Beyin konuşma ve anlama becerisine çok fazla kaynak ayırır. Bu kaynaklar, binlerce kelimeyle ilgili bilgileri yönetmek ve sözcük sözdizimi inşa etmekle, çocukların sesleri tanımasına ve ağızlarını konuşmaya yönlendirmesine izin veren yapılarla birleştirilmelidir. Bununla birlikte, bazen beynin bu alanlarında ortaya çıkan sorunlar vardır ve bu, okumayı öğrenme becerisinde zorluklara neden olabilir.
Günün video görüntüsü
Dil Sistemi
Beynin dil sistemi, konuşma, okuma, yazma ve yeni edinme gücü de dahil olmak üzere çeşitli yetenekleri kolaylaştıran karmaşık bir yapılar dizisidir bilgi. Düşünceler ve duygular üreten uzmanlaşmış beyin hücreleri olan bir nöron ağı tarafından yönetilir. Bu ağ beynin iki serebral hemisferinde oluşur ve esas olarak korteks ve beyaz cevherden oluşur. Beyaz madde, korteksin farklı alanları arasında bağlantı sağlayan milyarlarca elyaf içerir. Bu ilişkiler dilin ayrılmaz bir parçasıdır, ancak bunların oluşma biçimi hala nispeten bilinmemektedir.
Beyin Hemisferleri
Beynin iki yarısı birbirine tam olarak homolog değildir. Bu fenomene atıfta bulunmak için "beyin lateralizasyonu" terimi kullanılır. Her yarı küre, sinirsel mekanizmaları beynin belirli bir bölümünde bulunan işlevsel uzmanlık alanlarına sahiptir. Konuşma ve dil yeteneği özellikle uzmanlaşmıştır. 19. yüzyılda hem Fransız bir sinir cerrahı olan Paul Broca hem de Alman nörolog Carl Wernicke, beyin sol hemisferindeki alanları idare eden alanları tanımladı.
Yanlış Kavramlar
Sol elini kullanan insanlar beyinlerinin sağ taraflarını dili işlemek için kullanan yaygın bir bilimsel atoryizmdir. Bununla birlikte, sol elinin yaklaşık yüzde 70'i sağ elindeki kişilerin yaklaşık yüzde 95'ine kıyasla hala beyinlerinin sol tarafını kullanıyor. Bunun nedeni, sol hemisferin daha hızlı çalışması ve zamanlama, doğru sözcük ve ses oluşumunun ve gramer kurallarının anlaşılmasının ayrılmaz bir parçasıdır. Geriye kalanların yüzde 30'unun sağ yarı küre veya simetrik dil işlemleri var.
Bozukluklar
Psikoloji ve Tıp Eğitimi Profesörü Chris McManus'un Londra Üniversite Koleji'nden "Sağ El, Solak" adlı kitabın yazarına göre, elle tutulmayı belirleyen genler beynin dil merkezlerinin gelişimini de yönetmektedir. Bu bağlantı, bazı bilim adamlarının, elle tutulurluk ve dille ilgili bozukluklar arasında bir bağlantı olabileceğini teorileştirmesine yol açmıştır.

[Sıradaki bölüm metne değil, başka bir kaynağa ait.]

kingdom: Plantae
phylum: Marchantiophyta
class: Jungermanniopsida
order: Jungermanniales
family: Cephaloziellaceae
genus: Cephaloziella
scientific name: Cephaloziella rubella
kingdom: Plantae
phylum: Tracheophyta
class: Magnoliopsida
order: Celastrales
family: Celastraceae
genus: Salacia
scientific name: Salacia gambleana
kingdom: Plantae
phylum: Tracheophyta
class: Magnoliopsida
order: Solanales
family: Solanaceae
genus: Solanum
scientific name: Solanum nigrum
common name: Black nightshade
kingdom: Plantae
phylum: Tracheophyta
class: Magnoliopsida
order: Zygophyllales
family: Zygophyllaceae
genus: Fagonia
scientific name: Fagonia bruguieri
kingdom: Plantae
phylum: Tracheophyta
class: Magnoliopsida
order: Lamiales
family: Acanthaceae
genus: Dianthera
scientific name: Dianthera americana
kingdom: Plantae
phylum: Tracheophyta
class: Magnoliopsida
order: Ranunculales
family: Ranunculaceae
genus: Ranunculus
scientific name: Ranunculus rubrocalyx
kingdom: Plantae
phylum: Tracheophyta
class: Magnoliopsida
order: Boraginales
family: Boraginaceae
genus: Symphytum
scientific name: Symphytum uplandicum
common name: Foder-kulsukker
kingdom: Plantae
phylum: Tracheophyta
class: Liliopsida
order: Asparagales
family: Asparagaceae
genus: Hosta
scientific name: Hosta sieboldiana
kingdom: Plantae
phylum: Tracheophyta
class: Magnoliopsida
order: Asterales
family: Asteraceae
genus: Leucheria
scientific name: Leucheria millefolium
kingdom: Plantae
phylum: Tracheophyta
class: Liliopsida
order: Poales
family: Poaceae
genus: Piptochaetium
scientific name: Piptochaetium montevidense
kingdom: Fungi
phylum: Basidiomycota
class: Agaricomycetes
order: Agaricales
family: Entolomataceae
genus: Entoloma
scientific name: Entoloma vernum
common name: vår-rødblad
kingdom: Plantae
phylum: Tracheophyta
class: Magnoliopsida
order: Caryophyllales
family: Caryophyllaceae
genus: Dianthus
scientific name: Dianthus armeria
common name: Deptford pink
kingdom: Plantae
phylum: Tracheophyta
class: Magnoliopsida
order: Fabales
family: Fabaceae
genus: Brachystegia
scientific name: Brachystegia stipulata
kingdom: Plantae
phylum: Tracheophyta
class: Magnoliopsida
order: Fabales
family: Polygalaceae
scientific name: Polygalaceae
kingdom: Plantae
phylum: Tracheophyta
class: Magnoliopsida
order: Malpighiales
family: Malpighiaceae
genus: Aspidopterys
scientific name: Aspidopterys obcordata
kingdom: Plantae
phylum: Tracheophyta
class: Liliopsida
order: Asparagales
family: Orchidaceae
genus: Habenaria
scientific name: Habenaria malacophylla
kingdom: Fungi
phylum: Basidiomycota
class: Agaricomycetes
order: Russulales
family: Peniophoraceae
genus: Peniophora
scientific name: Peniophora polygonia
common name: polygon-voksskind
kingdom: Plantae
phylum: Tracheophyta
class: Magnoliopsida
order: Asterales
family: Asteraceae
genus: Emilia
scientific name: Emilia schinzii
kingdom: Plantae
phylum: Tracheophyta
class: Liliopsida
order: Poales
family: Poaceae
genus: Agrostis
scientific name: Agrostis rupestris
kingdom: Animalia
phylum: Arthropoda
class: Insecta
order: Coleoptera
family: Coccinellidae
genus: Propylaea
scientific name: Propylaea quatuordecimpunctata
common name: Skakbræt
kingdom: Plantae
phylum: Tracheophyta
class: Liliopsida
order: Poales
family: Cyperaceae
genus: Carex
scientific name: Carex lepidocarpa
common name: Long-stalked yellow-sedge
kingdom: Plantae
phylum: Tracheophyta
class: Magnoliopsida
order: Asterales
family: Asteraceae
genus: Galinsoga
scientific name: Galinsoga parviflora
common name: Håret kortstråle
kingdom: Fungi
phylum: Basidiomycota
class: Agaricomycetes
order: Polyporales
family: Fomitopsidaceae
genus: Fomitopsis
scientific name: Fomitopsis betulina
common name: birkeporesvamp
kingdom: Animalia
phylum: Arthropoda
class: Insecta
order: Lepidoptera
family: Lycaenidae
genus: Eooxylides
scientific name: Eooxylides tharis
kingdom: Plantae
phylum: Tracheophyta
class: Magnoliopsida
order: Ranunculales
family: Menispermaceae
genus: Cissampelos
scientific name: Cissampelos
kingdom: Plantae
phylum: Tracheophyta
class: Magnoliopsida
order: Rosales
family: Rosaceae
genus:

Oxford Üniversitesi'nden araştırmacılar tarafından "İnsan Moleküler Genetiği" dergisi tarafından yayınlanan 2010 yılı bir çalışmada, PCSK6 adlı bir genin varyantı ve okuma zorluğu çeken çocuklarda göreli el becerisi arasında bir ilişki bulundu.Varyantları taşıyanlar, bir eliyle, varyantı olmayanlardan çok daha yetenekli idi; Başka bir deyişle, bir eli büyük ölçüde beğeniyorlardı. PCSK6 tarafından üretilen proteinin, embriyonik gelişimin başlarında sağ-sol asimetrinin oluşturulmasında önemli bir rol oynayan NODAL adlı başka bir protein ile etkileştiği biliniyor.
Önem
Elle tutulmanın kendisi, dil yeteneğinin geliştirilmesinin etkililiğini belirlemez. Birçok yönden sağ ve sol el ele geçenleri oldukça benzer olabilir. Bununla birlikte, istatistikler, sol elleçlerin, birçok başka bozukluğa ek olarak gençliklerinde disleksi gibi öğrenme güçlükleri geliştirme olasılıklarının daha yüksek olduğunu göstermektedir. Sol kolları, özellikle sol elle güçlü bir eğilim sergileyenlerin normal beyin dilinin üstünlüğünden farklı anormal veya eşsiz beyin anatomisine sahip olma olasılıkları daha yüksektir, bu nedenle normal işlev bozuklukları açısından daha büyük bir risk altındadırlar.